Roma -
Nuove statistiche snocciolate dagli analisti del
Pew Research Center's Internet & American Life Project, a partire da un campione di oltre 2mila utenti
mobile in terra statunitense.
Il 54 per cento dei possessori adulti di smartphone ha deciso di non installare determinate applicazioni, preoccupato per la conseguente condivisione di informazioni personali.
Nel campione
selezionato dal
Pew Research Center, il 43 per cento degli intervistati ha ammesso lo scaricamento di applicazioni sul proprio smartphone. In questa porzione d'utenza,
il 30 per cento dei soggetti adulti ha deciso di disinstallare un'applicazione dopo aver scoperto che quest'ultima pratica attività di rastrellamento e successiva condivisione delle informazioni personali.
Considerate le due fasce del campione, il 57 per cento di tutti gli utilizzatori di applicazioni ha optato per l'abbandono - disinstallazione o mancato download - per motivi legati alla privacy.
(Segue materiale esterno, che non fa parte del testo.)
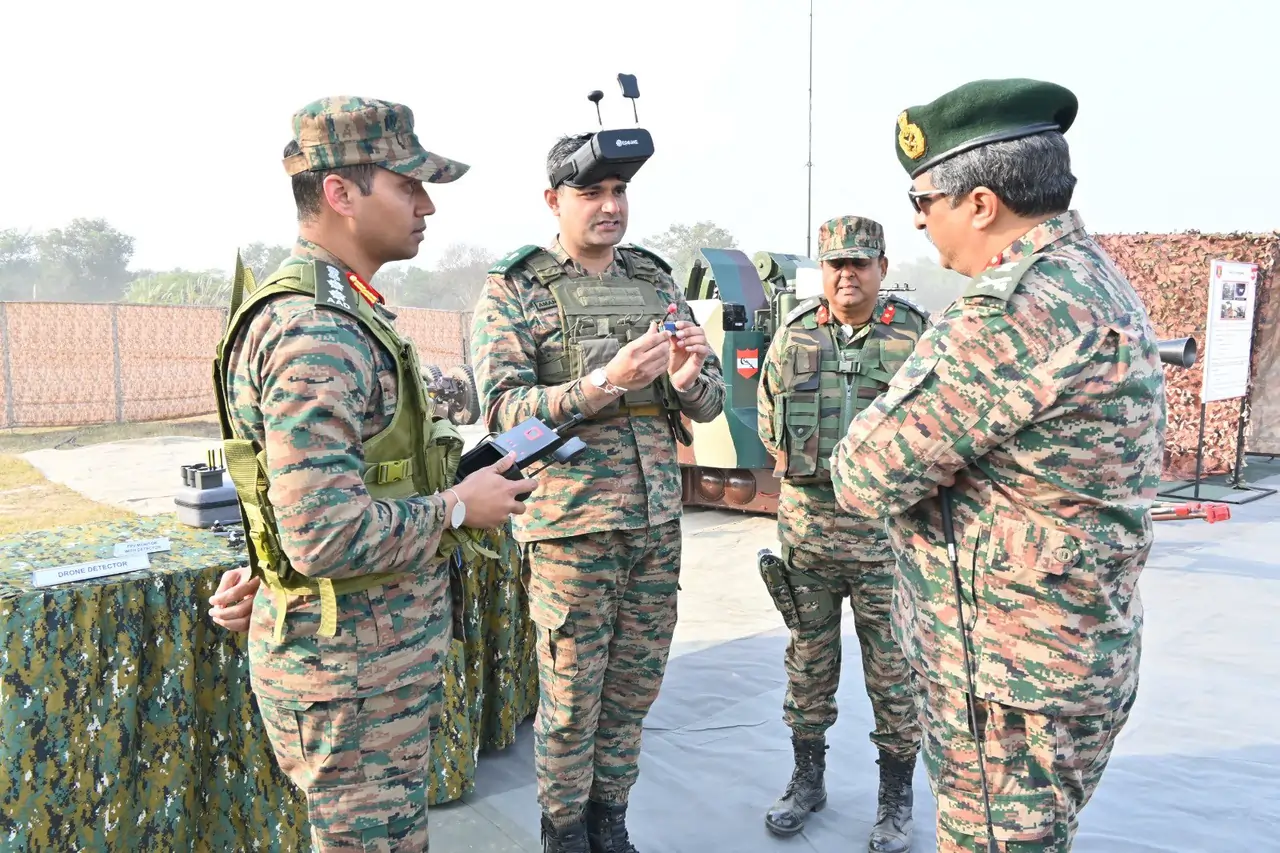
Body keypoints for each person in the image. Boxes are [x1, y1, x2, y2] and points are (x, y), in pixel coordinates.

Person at [831, 78, 1167, 852]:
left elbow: (862, 473)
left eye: (923, 201)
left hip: (1012, 685)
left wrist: (936, 466)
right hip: (1066, 657)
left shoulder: (1014, 308)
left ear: (980, 204)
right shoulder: (1093, 276)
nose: (918, 222)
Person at [210, 95, 536, 853]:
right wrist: (459, 507)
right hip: (349, 678)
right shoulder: (314, 333)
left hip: (369, 665)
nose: (426, 205)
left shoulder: (346, 310)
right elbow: (325, 533)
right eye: (408, 185)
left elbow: (299, 487)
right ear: (340, 193)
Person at [470, 132, 726, 853]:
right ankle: (564, 831)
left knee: (633, 691)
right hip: (570, 528)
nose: (610, 207)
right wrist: (603, 383)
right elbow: (503, 413)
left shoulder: (654, 278)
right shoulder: (514, 288)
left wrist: (683, 379)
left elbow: (707, 407)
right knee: (574, 697)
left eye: (619, 192)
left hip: (654, 524)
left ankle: (611, 823)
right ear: (555, 201)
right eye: (593, 193)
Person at [756, 214, 928, 851]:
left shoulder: (916, 335)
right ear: (822, 270)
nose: (847, 274)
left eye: (859, 263)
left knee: (895, 672)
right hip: (809, 537)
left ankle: (895, 799)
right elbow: (768, 423)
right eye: (836, 264)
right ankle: (807, 781)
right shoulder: (794, 336)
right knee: (808, 664)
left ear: (882, 266)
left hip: (888, 543)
Evidenze gradite dagli attivisti dell'
Electronic Privacy Information Center (EPIC), che hanno
sottolineato come gli utenti stiano diventando più attenti rispetto alle nuove tecnologie
mobile.
A supportare la decisione del campione del
Pew Research Center, una recente ricerca condotta al
Massachusetts Institute of Technology (MIT), al
lavoro sulle più popolari applicazioni sul marketplace di Android. Le attività di raccolta delle informazioni - nel caso del gioco
Bowman, intere cronologie di navigazione sul browser -
continuerebbero anche dopo la chiusura dell'applicazione stessa.
Alla
Indiana University, il rettorato ha deciso di ritirare un'applicazione del famoso
Kinsey Institute, che permette ai suoi utenti di
rivelare in modalità anonima le proprie abitudini sentimentali e sessuali. Disponibile su iOS e Android, l'applicazione ha suscitato
perplessità per la raccolta di dati sulla vita intima degli utenti.
Nel frattempo, i vertici della statunitense
Federal Trade Commission (FTC) hanno diramato un pacchetto di
linee guida per tutti i produttori di applicazioni
mobile. Nel documento, una serie di consigli/regole per risultare trasparenti con gli utenti,
a partire dalla protezione della loro privacy con avvisi chiari sul trattamento dei dati. Le informazioni sensibili andrebbero sempre raccolte dopo esplicito consenso.